------ Extract to read ------

Tuesday, October 11, 2011

THE AUSTIN CONNECTION

The tentacles of the drug cartels are spreading throughout the United States. Here is an excerpt from a long story posted on Borderland Beat:

CARTEL CONNECTION REVEALS WHY “LA FAMILIA” TARGETED AUSTIN
By Jeremy Schwartz

Austin American-Statesman
October 9, 2011

The two men were returning to the small, one-story house in Northeast Austin from Alabama. Hidden in the back of their SUV was $110,000 in carefully wrapped bundles, money authorities said came from cocaine sales.

But responding to an informant's tip, federal drug agents found the men in the parking lot of a bar in Baton Rouge, La., where they searched the truck. As the officers pulled out the cash, the men grew terrified.

"I wish you would put me in jail," one of them said, according to a criminal complaint. "They are going to kill me over this missing money."

------

Carry on the article about the drug cartel's Austin connection, starting after its final sentence. The collected lines after this text aren't needed.

------ Data section ------

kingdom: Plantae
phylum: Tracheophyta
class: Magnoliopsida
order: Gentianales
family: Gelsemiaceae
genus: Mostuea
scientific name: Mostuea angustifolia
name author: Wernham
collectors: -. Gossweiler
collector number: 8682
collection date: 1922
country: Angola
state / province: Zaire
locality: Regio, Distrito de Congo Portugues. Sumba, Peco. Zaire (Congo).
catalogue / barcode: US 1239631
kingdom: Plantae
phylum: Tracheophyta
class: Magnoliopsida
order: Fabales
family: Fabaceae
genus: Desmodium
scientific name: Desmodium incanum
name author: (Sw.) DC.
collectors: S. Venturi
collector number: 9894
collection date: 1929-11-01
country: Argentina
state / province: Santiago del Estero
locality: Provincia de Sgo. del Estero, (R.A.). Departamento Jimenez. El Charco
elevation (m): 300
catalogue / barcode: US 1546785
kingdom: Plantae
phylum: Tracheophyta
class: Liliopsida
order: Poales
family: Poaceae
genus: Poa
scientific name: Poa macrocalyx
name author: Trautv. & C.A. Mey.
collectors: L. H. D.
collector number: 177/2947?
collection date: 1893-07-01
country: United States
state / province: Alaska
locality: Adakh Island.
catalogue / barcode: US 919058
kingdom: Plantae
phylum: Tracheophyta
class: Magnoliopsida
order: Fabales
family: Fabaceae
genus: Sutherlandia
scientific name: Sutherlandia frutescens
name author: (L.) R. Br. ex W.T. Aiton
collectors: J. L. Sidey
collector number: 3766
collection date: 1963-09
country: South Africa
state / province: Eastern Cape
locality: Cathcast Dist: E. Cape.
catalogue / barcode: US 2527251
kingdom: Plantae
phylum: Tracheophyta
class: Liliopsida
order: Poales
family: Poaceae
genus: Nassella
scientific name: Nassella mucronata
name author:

------

#### Result for this exercise
According to court documents, the money was destined for an Austin resident the couriers had reason to fear: Jose Procoro Lorenzo-Rodriguez, who authorities say is a local leader for Mexico's brutal La Familia cartel.

The raids that followed revealed that La Familia, a quasi-religious, hyper-violent group born five years ago in the mountains of Michoacán, used Austin as a base of operation to funnel large quantities of cocaine, marijuana and especially methamphetamine to places such as Atlanta and Kansas.

But in addition to providing a glimpse of the cartel's operations in Austin — at least four autonomous cells stretching from Round Rock to South Austin — the investigation revealed a crucial clue:

The men at the top of the Austin organization hailed from the same small Mexican town.

For more than three decades, the remote, desperately poor city of Luvianos, along with other neighboring towns in the mountains of central Mexico, has sent the majority of its northbound migrants to Austin, where they have worked as landscapers, opened restaurants and built a thriving community. One corner of Northeast Austin has been dubbed "Little Luvianos" by residents.

But Luvianos is also a prize coveted by Mexican cartels. Traffickers from the northern border — first the Gulf Cartel and later the Zetas — controlled the town until 2009, when La Familia won the region in a violent war.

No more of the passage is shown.